Records provided:
• • • •

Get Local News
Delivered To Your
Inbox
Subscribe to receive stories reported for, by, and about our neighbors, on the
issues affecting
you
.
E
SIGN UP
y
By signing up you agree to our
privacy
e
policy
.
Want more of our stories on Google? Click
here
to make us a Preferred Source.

• • • •

Show all lines of the material in which the word "stories" can be found.

Subscribe to receive stories reported for, by, and about our neighbors, on the
Want more of our stories on Google? Click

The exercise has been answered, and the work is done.